Output for 'abcabcbb':

head: 0, tail: 1, size: 1
head: 0, tail: 2, size: 2
head: 0, tail: 3, size: 3
head: 1, tail: 4, size: 3
head: 2, tail: 5, size: 3
head: 3, tail: 6, size: 3
head: 5, tail: 7, size: 2
head: 7, tail: 8, size: 1

Answer 1

Summary: stay with your implementation.

I don't think a re-usable sliding window fits well to your algorithm.

What are the operations that come to one's mind with both a generic sliding String window and with your algorithm (I'll stay with your terminology of head and tail, although personally I'd name them just the other way round)?

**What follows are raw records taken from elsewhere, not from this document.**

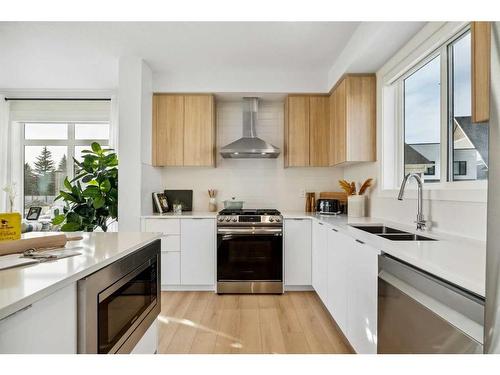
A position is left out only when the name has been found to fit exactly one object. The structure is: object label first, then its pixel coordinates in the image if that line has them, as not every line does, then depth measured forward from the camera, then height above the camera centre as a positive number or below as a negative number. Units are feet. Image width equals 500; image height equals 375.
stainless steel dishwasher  2.92 -1.47
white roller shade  15.10 +3.90
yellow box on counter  3.87 -0.53
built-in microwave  3.30 -1.62
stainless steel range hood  11.86 +1.73
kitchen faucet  6.65 -0.29
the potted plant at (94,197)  11.02 -0.37
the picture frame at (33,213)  14.75 -1.31
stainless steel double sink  6.54 -1.06
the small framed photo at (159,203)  11.98 -0.65
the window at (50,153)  15.47 +1.77
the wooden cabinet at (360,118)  10.12 +2.40
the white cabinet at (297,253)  11.17 -2.41
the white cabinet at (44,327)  2.29 -1.22
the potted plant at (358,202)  10.32 -0.46
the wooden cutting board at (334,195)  12.37 -0.27
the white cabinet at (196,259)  11.18 -2.66
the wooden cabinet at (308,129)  12.19 +2.43
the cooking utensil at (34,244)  3.65 -0.75
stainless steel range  10.95 -2.54
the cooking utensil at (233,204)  12.29 -0.67
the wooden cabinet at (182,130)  12.01 +2.33
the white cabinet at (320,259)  9.15 -2.35
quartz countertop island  2.31 -0.86
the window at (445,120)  6.20 +1.69
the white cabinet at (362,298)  5.31 -2.15
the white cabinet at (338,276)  7.00 -2.22
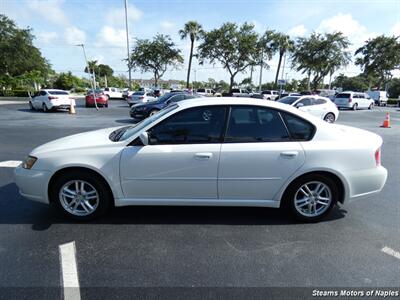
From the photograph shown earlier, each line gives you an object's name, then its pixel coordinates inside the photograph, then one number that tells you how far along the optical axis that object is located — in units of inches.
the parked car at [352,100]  1050.1
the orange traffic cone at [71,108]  708.8
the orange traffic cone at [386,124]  536.1
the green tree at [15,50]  1511.4
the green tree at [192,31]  1706.4
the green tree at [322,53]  1641.2
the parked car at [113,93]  1570.6
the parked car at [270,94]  1505.9
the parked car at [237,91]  1627.2
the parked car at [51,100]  716.0
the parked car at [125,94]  1479.6
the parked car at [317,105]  564.4
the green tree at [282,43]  1743.4
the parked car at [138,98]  971.5
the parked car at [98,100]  940.5
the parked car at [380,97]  1552.7
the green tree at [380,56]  1841.8
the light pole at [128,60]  1457.1
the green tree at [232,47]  1569.9
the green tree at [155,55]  1676.9
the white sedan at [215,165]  130.9
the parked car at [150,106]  556.7
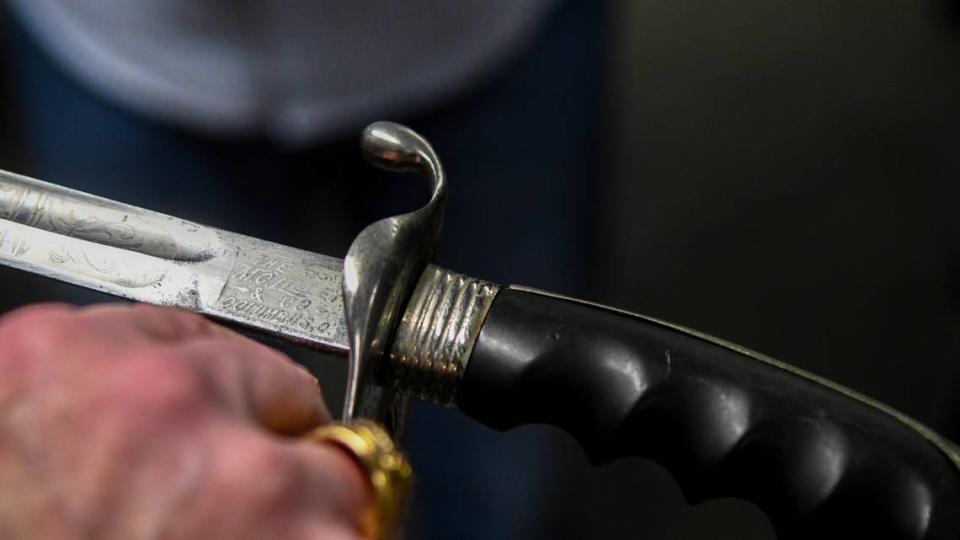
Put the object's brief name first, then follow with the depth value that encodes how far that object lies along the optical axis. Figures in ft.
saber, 1.85
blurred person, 2.29
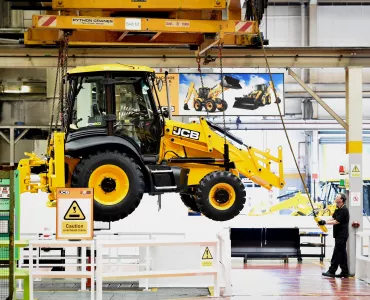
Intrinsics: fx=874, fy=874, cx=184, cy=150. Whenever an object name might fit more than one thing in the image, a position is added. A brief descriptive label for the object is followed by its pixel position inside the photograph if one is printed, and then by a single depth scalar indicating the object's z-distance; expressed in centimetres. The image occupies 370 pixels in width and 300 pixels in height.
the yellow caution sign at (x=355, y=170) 1814
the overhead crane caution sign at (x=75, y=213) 1151
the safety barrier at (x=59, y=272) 1392
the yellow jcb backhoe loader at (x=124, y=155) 1160
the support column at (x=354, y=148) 1809
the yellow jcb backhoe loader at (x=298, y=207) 2826
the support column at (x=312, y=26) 3166
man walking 1806
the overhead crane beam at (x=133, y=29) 1177
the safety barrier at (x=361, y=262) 1778
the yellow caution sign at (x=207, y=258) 1761
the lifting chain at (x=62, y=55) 1181
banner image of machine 2206
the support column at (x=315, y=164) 3293
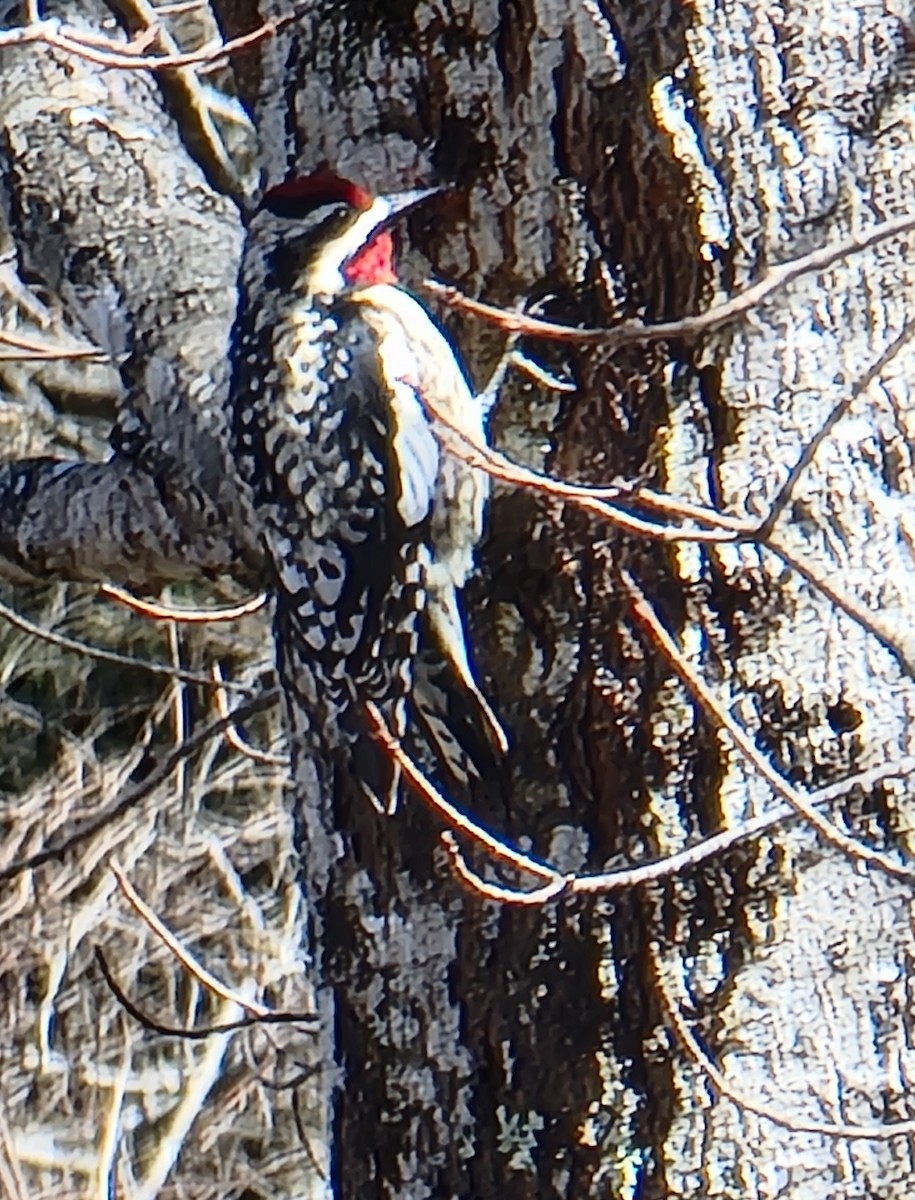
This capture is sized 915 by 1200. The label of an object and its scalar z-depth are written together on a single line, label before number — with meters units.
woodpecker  5.88
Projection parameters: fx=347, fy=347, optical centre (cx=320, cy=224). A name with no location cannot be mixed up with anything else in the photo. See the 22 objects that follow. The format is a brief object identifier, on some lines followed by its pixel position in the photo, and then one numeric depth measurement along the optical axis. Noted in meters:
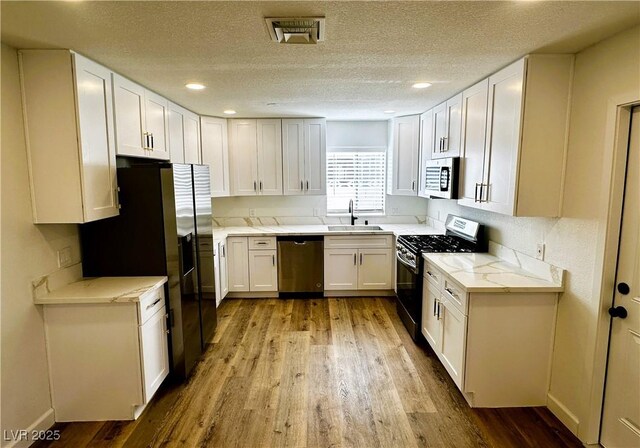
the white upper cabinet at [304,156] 4.55
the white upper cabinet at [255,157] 4.54
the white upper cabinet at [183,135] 3.42
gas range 3.29
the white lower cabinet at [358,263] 4.40
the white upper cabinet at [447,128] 3.17
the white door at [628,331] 1.82
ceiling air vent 1.65
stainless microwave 3.15
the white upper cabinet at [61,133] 2.02
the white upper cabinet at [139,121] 2.48
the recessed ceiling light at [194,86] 2.80
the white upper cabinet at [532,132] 2.19
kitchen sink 4.78
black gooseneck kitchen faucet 4.92
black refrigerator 2.47
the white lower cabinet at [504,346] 2.33
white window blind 5.04
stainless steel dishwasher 4.41
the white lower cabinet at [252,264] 4.40
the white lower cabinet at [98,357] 2.20
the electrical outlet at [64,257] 2.34
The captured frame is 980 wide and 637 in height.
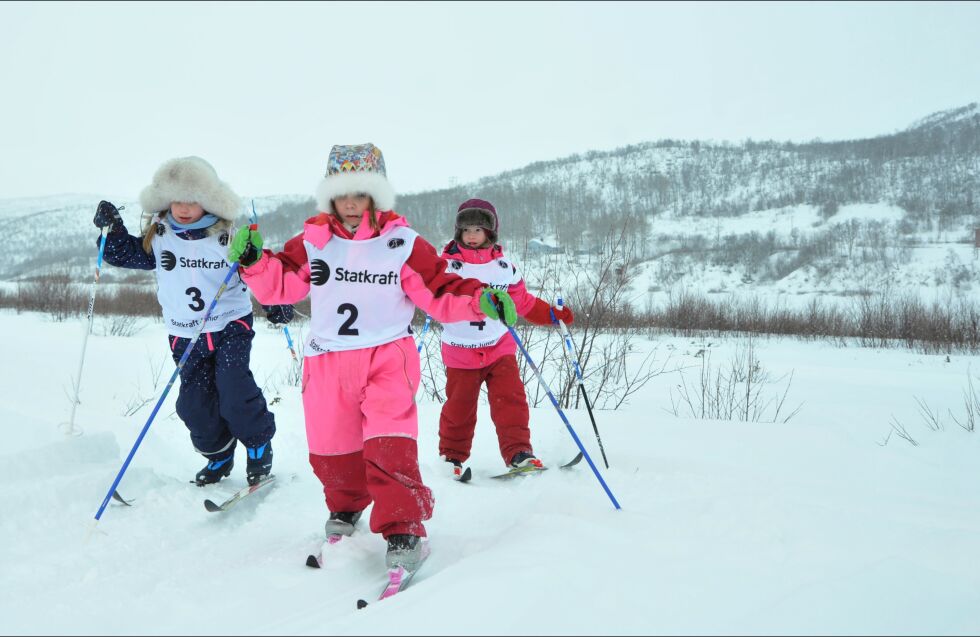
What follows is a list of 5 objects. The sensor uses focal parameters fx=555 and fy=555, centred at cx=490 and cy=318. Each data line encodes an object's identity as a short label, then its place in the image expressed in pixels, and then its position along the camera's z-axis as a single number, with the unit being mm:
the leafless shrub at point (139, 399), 5224
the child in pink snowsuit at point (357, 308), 2574
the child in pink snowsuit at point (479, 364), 3959
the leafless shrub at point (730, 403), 6781
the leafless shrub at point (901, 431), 4534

• advanceHead() generic op, not used by your algo (see jumpHead())
• advanceTail() generic op, used by your algo
• jumpHead(int newPos) only specific to your algo
• getSubstring() generic op, not used by your algo
• findInSubstring(char ch) maybe generic op, not really used by your algo (see below method)
• lastOccurrenceBeforeTail(char ch) used by your algo, but I wouldn't expect such a method in a generic sliding window

So, there's hardly any overlap between your algo's sliding window and operations one would expect from a re-usable generic sliding window.

If you'd extract a sliding window from your algorithm, it would be burdened by quite specific methods that no-one else would ever use.

If you were to use a generic sliding window in your algorithm, you'd still have to maintain the character-positions storage and do the head-jumping individually.

One optional refactoring of your code could be to extract a NonRepeatingSlidingWindow with two public methods:

• advance() increments the tail, jumps the head if necessary and returns a "finished"-flag
• getLength() returns the current size of the sliding window.